Stoll believes that activists have relied upon that simplistic reasoning to explain the situation and increase interest in a country that is easily ignored.
"It's very easy for North Americans to not care about what's happening in Guatemala, or Haiti, or Somalia.... I think probably there's a tendency to not be able to attract an audience unless the way you attract (them) is to make (them) feel better about themselves, and if the situation is too complicated, you're confusing your audience," he says.
Despite the controversy, Menchú remains a valid symbol of indigenous people's rights. Dan Wildcat, a professor of American Indian studies at HINU, has taught I, Rigoberta Menchú for about 10 years and sees a lot of parallels between her struggle and that of Native Americans in North America.
` "I look at that book as a testimony to what has allowed native people to survive," he says. "I think what amazes students here is they see that war is still going on, but it's just in another place -- governments waging war against native people who want to stand up for their dignity, their traditions, and, as Rigoberta said, their history."
Although he hasn't read Stoll's book -- and stresses that his information about it was secondhand -- Wildcat says he has read all the commentary and defends Menchú's story. "I take her at her word that she's telling a history that shouldn't be understood in kind of a documentarian -- well, I'll use the term, a Western -- kind of history of facts and documents and evidence.
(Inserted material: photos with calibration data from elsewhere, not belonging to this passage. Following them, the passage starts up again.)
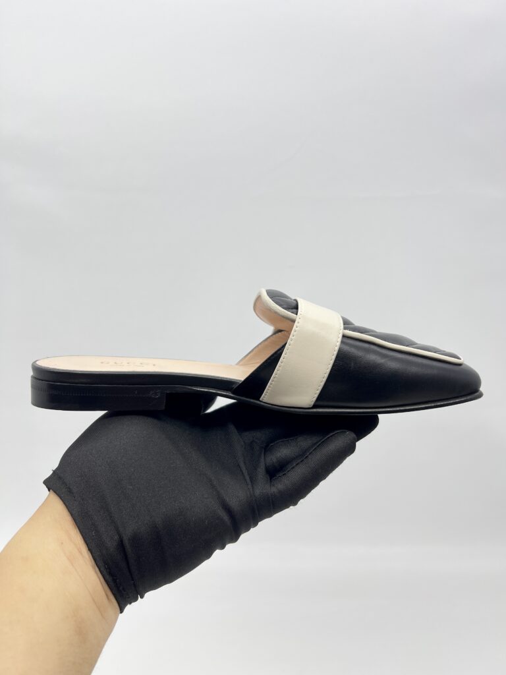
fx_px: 507
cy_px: 338
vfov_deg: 67.3
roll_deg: -0.3
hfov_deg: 53.1
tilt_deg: -11.3
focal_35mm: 26
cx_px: 253
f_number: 1.5
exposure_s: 1/136
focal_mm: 5.7
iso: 32
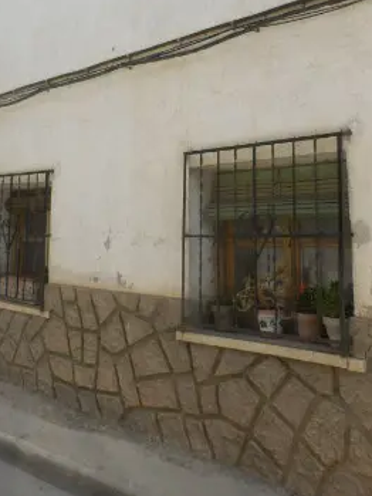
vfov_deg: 41.8
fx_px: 630
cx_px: 158
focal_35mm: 44
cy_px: 129
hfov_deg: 32.8
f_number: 3
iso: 80
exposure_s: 1/250
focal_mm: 4.2
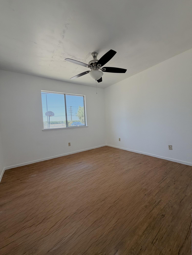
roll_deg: +3.6
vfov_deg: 102.1
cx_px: 96
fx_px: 104
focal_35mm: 14
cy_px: 128
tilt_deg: -2.7
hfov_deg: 85.7
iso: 64
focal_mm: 2.22
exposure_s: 1/121
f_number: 2.2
She's speaking to an experience of a people, of her people, and speaking to that in a very general sense."
"I have no objection to (her being a symbol)," Stoll says. "I only have objections to what I think are significant details. I think I, Rigoberta Menchú can be a good book to assign to students. I think people should go listen to her. I'm pleased that she has gone to Spain to ask the Spanish judicial system to indict several ex-Guatemalan dictators; I think that's great.
"I think that's proof that simply questioning significant details of her story is not tantamount to destroying her and is not tantamount to ruining her as a symbol."
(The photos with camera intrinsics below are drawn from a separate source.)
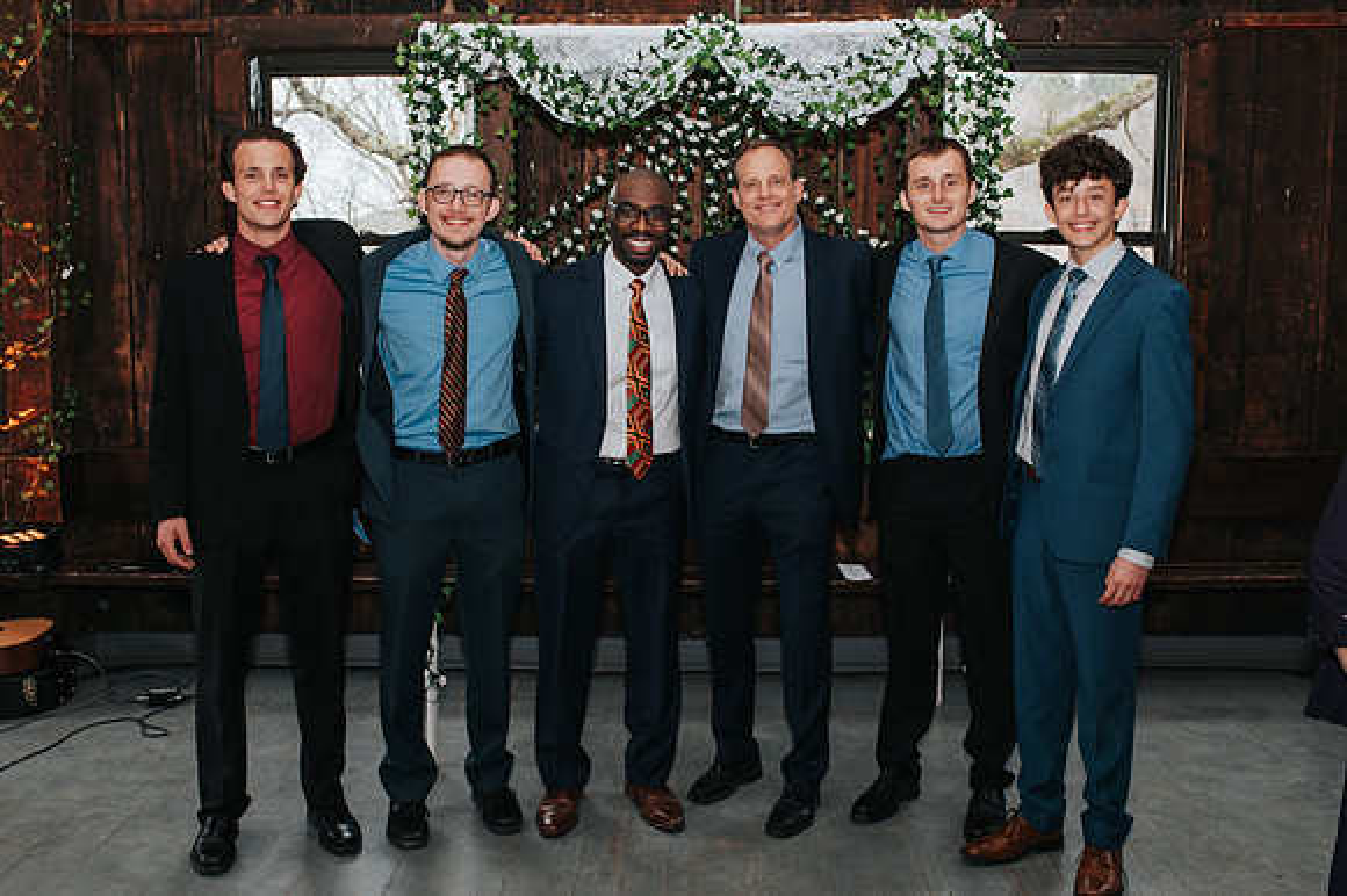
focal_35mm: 37
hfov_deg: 52.0
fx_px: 1381
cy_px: 429
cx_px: 654
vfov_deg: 36.0
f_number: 4.5
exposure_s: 1/200
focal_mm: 35
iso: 1000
Although Menchú's background has been the subject of an intense debate, the larger issues ring true for people who have been touched by her story and continue to view her as the foremost symbol of the centuries-old repression of indigenous people.
Peltier, also considered to be a symbol of indigenous repression, was visited by Menchú. Sylvain Duez, a coordinator with the Leonard Peltier Defense Committee (LPDC) in Lawrence, reports that the visit was positive and that it "brought (Peltier) a lot of hope that he will be released soon."
Peltier has exhausted all of his appeals, and he filed for executive clemency on Nov. 21, 1993. Since then, the LPDC has received only form letters from President Clinton, stating that the case is still under review by the Department of Justice.
Menchú is adding Peltier's case to her new program for universal justice, which her foundation runs. The office for the new program is based in Mexico and will fully investigate cases that are considered to be crimes against humanity. Peltier's case will be the first one unrelated to Guatemala. Also, it will be the first case in which the program strives not to take someone to court but to free a man from jail. The imprisonment, program participants believe, was the result of an unfair process.
Menchü is optimistic that Peltier will be freed from prison. "I have a very good energy and vibes coming into me about this," she says with a determined look and in a resolute voice.
"In the past, we have tried several options in order to get Leonard Peltier free. I am sure we have not found the correct key, or the correct door, or the correct path to do so, and I'm well prepared to touch and knock on every door possible, and I will beat these doors, asking and trying to make the truth available."